J. Safra Group
- Type: Private
- Industry: Conglomerate
- Headquarters: São Paulo, Brazil
- Key people: Jacob J. Safra; David J. Safra;
- Products: Financial services
- Total assets: US$ 500 billion (2025)
- Owner: Safra family
- Number of employees: 32,200
- Subsidiaries: J. Safra Sarasin; Banco Safra; Safra National Bank of New York; Saxo Bank;
- Website: www.safra.com.br

= Safra Group =

International network of companies controlled by the Safra family

The J. Safra Group is a conglomerate comprising an international network of companies controlled by the Vicky Safra family, comprising banking and financial institutions and industrial operations. It is present in the United States, Europe, the Middle East, Latin America, Asia and the Caribbean.

== History ==
In the early nineteenth century, Safra Frères et Cie., the family's first financial institution, was founded in the Ottoman Empire in Aleppo, Syria. Further economic expansions prompted the family to open new branches in Beirut, followed by Istanbul and Alexandria. In the early 1900s, Beirut was chosen as headquarters of the newly founded Bank Jacob Safra. Following the end of World War II, Jacob Safra expanded the new banking activities toward Europe and later to Latin America and the United States.

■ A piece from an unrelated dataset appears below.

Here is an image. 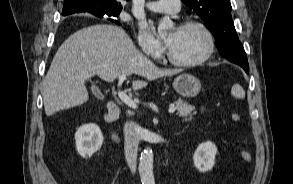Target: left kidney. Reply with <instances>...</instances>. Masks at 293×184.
<instances>
[{"label": "left kidney", "mask_w": 293, "mask_h": 184, "mask_svg": "<svg viewBox=\"0 0 293 184\" xmlns=\"http://www.w3.org/2000/svg\"><path fill=\"white\" fill-rule=\"evenodd\" d=\"M216 154L215 144L210 141L201 143L193 155L194 166L203 173L212 170Z\"/></svg>", "instance_id": "1"}]
</instances>
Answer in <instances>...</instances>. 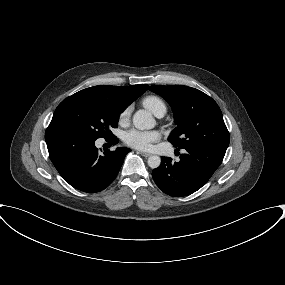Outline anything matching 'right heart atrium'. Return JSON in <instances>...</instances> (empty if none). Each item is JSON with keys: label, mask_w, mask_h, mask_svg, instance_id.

In 1953, the Safra family moved to Brazil, establishing Banco Safra in 1972.

In May 2011, it purchased 20% of the pulp and paper company Eco Brasil Florestas for R$160 million. In November 2011, it bought 46% of Swiss bank Sarasin for US$1.13 billion. In 2012, the J. Safra Group came to hold all of Sarasin's shares after making an offer to acquire stakes from minority shareholders.

In November 2014, it bought for 726 million pounds (or 2.9 billion reais) one of the largest buildings in London, 30 St Mary Axe or Gherkin.

== Slogan ==
Each bank has its own slogan in its local language for marketing purposes. They all involve security and solidity.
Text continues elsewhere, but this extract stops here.